━━━━━ Records supplied ━━━━━
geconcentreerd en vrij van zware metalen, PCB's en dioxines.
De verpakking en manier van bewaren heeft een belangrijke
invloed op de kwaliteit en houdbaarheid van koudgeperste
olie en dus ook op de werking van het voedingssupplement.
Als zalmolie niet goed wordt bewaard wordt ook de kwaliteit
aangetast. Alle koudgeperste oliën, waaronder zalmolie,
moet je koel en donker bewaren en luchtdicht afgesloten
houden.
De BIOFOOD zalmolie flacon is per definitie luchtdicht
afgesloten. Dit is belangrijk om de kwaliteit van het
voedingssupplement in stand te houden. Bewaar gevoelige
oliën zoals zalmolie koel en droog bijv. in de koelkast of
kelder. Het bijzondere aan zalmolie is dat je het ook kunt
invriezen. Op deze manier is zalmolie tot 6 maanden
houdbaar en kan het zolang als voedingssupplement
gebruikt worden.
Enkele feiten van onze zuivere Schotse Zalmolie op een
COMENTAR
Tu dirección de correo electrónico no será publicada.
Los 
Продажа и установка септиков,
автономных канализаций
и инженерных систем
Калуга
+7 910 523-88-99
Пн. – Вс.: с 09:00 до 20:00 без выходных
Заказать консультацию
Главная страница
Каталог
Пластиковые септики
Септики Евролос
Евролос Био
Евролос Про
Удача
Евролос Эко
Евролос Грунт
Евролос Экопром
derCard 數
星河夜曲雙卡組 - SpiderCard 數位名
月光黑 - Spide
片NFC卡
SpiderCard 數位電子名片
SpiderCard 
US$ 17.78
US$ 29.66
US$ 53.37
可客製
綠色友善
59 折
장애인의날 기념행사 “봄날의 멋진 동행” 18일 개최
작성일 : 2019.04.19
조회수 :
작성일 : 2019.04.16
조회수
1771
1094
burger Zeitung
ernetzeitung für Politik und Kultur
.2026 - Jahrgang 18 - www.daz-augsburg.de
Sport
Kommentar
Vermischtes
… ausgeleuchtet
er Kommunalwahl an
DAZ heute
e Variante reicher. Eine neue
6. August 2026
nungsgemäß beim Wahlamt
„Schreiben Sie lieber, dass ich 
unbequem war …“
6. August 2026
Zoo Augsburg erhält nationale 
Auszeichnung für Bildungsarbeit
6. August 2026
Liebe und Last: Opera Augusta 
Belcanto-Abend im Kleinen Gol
━━━━━
[Exercise aim] Give the count of lines in the data shown above that contain "Евролос", and nothing else.

[Answer box] 6